En 2015 el gobierno adscribió este edificio al Museo del Prado, y el Patronato y la Dirección del Museo han ido considerando cuál sería la mejor manera de renovarlo y utilizarlo. Recientemente, en 2016, se ha convocado un concurso, cuyo resultado está pendiente de resolución, para encontrar el arquitecto y el proyecto más apropiados para una obra de tal envergadura e importancia histórica y cultural.
En el año 2000 el Museo publicó un librito, El palacio del Buen Retiro y el Nuevo Museo del Prado, en el cual se bosquejó un proyecto para el futuro empleo del edificio. En él se propuso la restauración del antiguo Salón de Reinos y el regreso a sus paredes de las pinturas que originalmente las adornaban, y que hoy se conservan en el Prado. También se planteó emplear las otras salas de la edificación para las grandes series de pinturas de paisajes y de escenas de la Roma imperial, encargadas para el palacio, junto con otras relacionadas con los gustos y la vida cortesana de ese gran mecenas de las artes, Felipe IV. En esta línea, en 2005 se organizó en la galería central del Prado, bajo el título El palacio del Rey Planeta, una magnífica exposición de las pinturas de Velázquez y otros artistas de la corte que constituían el programa iconográfico del Salón de Reinos.
Desde entonces han surgido varias propuestas sobre el futuro del Salón y del edificio. Como autores de este libro, siempre hemos sido partidarios no de una restauración historicista del antiguo Salón, que desde luego sería imposible, sino más bien una evocación de lo que fue en su época de gloria. Tenemos la esperanza de que este libro, en su nuevo formato, ayude a los lectores a que se formen su propia opinión sobre las diversas propuestas para el futuro de este edificio icónico del Madrid del siglo XVII y de la España de los Austrias.
Princeton y Oxford, 30 de agosto de 2016
PREFACIO
A lo largo de la historia de la civilización occidental, el palacio principesco ha sido un poderoso símbolo político y social. Además de servir como residencia del monarca y como centro de gobierno, el palacio constituía la manifestación más expresiva de las riquezas y la gloria obtenidas a través del dominio de los hombres y las tierras. Por su propia naturaleza, se convirtió en exponente de los valores de la clase rectora; en él se reunían, ordenaban y expresaban de forma visual una serie de ideas. Mediante la reconstrucción de la historia de estos edificios y mediante el análisis de su arquitectura, su decoración y su utilización, el historiador puede llegar a recrear actitudes espirituales y culturales que son cruciales para nuestra comprensión del pasado.

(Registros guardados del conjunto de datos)

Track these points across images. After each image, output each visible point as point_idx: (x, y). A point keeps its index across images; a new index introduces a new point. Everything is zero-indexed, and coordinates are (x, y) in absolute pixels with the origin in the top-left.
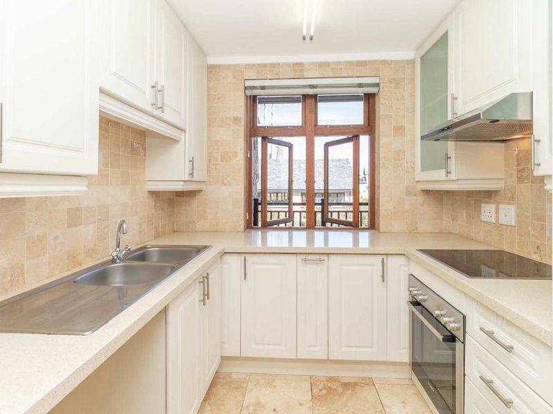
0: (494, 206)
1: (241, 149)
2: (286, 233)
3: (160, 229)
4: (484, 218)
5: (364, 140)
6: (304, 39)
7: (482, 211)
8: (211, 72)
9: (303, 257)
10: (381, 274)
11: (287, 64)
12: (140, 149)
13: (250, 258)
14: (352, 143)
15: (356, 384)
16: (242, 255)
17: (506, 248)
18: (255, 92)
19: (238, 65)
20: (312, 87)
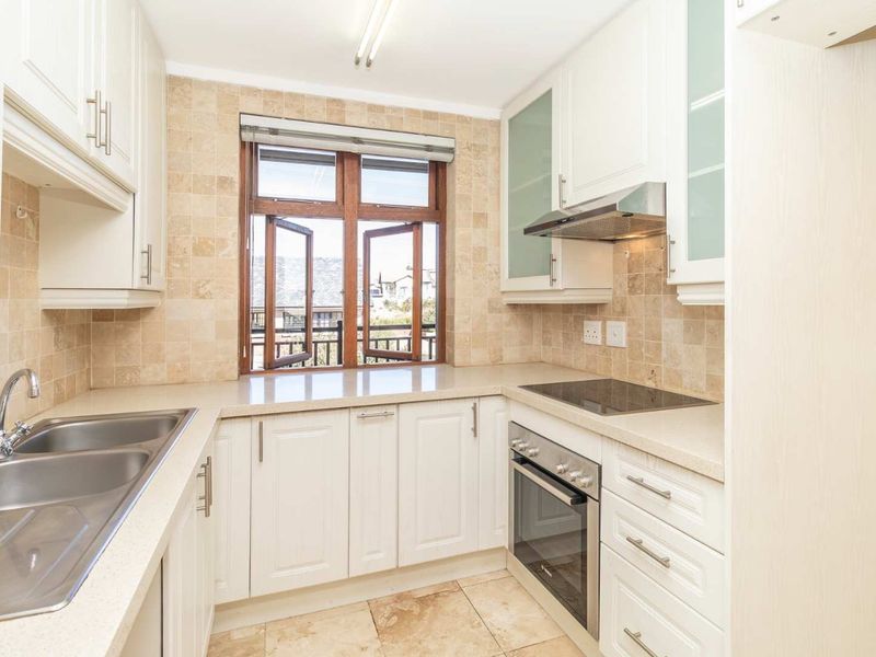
0: (600, 323)
1: (233, 236)
2: (301, 378)
3: (64, 387)
4: (587, 340)
5: (430, 230)
6: (357, 62)
7: (585, 330)
8: (173, 89)
9: (359, 412)
10: (472, 426)
11: (317, 99)
12: (29, 224)
13: (268, 424)
14: (412, 233)
15: (436, 595)
16: (255, 419)
17: (615, 376)
18: (259, 137)
19: (229, 85)
20: (357, 141)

TAREAS DEL EJERCICIO:
- 1) Cita el fragmento entre "Desde entonces han" y "de los Austrias.", ambos incluidos.
- 2) Según el fragmento, ¿qué título tuvo la exposición que se organizó en 2005 en la galería central del Prado?

RESPUESTAS:
- 1)
Desde entonces han surgido varias propuestas sobre el futuro del Salón y del edificio. Como autores de este libro, siempre hemos sido partidarios no de una restauración historicista del antiguo Salón, que desde luego sería imposible, sino más bien una evocación de lo que fue en su época de gloria. Tenemos la esperanza de que este libro, en su nuevo formato, ayude a los lectores a que se formen su propia opinión sobre las diversas propuestas para el futuro de este edificio icónico del Madrid del siglo XVII y de la España de los Austrias.

- 2) El palacio del Rey Planeta.